Problem: Going through the entries below, copy out each line that contains "aspirin".

[Records contained in a dataset]
━━━━━━━━━━━━━━━━━━━━━━━━━━━━━━

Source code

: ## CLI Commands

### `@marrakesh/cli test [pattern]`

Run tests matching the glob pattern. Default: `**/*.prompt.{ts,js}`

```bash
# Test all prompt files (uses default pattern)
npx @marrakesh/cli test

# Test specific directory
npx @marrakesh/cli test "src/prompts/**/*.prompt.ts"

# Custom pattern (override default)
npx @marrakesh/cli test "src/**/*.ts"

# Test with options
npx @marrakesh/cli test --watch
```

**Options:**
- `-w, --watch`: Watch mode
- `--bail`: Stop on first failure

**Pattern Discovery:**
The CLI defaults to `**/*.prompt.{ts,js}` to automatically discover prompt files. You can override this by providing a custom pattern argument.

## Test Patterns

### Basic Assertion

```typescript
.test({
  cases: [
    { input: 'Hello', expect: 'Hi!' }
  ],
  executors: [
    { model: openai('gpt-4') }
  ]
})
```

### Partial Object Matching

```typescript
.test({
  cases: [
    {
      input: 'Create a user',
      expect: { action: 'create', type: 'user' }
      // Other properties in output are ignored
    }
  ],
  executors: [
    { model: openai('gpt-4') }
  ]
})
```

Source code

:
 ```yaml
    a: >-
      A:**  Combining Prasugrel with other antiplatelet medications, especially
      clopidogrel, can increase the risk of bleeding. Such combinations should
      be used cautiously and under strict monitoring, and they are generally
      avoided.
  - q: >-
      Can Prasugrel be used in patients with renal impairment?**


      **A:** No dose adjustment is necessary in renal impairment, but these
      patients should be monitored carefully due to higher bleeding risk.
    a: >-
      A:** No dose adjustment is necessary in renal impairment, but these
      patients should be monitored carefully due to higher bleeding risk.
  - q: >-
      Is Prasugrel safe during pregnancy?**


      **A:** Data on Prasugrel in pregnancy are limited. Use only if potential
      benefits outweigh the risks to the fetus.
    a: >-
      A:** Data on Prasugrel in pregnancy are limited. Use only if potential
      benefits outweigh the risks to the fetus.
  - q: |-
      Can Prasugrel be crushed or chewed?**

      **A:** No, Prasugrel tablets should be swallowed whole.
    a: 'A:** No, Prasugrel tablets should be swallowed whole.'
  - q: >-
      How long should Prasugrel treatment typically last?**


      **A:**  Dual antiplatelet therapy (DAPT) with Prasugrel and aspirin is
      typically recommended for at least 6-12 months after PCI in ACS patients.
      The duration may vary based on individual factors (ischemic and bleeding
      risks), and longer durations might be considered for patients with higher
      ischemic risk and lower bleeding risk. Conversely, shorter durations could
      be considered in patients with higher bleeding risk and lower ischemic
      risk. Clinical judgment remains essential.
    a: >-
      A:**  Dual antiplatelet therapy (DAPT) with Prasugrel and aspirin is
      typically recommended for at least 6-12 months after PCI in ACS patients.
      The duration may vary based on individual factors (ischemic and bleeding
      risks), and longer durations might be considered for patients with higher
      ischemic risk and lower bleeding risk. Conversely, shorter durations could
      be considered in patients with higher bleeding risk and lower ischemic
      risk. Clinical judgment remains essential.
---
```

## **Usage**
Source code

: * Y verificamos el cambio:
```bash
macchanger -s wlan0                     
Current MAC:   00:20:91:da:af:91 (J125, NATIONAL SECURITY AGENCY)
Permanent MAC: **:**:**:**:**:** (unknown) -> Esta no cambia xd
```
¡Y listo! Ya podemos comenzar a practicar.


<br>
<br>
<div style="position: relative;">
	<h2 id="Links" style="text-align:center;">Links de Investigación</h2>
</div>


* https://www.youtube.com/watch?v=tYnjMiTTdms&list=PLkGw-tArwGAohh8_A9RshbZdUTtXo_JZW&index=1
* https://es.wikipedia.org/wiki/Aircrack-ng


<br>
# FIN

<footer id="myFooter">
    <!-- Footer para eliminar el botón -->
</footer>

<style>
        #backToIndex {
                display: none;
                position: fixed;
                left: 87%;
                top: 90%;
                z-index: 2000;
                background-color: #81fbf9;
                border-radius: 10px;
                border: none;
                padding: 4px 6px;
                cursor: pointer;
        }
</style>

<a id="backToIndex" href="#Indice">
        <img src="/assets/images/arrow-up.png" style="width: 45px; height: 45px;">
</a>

━━━━━━━━━━━━━━━━━━━━━━━━━━━━━━

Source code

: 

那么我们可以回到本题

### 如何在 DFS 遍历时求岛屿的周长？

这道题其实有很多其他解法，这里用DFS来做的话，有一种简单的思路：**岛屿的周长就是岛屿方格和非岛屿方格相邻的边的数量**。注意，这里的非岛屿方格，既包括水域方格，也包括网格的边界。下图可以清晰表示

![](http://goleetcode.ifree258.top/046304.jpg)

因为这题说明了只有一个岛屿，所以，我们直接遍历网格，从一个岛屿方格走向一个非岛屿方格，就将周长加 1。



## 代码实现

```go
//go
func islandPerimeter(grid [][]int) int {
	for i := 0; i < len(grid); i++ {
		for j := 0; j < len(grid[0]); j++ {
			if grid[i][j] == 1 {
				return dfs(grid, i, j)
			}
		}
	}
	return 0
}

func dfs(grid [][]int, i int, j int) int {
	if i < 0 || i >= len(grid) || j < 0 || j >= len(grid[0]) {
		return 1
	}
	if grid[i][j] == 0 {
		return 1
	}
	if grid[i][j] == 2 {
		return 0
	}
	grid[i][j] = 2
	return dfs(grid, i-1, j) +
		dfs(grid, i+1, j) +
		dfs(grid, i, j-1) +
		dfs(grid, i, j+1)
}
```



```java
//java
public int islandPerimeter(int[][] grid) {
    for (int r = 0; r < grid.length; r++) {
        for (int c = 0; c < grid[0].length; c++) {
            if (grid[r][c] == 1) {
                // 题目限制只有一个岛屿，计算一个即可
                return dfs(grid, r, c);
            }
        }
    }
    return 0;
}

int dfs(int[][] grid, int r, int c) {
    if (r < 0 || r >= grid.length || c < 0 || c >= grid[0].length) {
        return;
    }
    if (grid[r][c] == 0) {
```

━━━━━━━━━━━━━━━━━━━━━━━━━━━━━━

Answer to this task:
      **A:**  Dual antiplatelet therapy (DAPT) with Prasugrel and aspirin is
      A:**  Dual antiplatelet therapy (DAPT) with Prasugrel and aspirin is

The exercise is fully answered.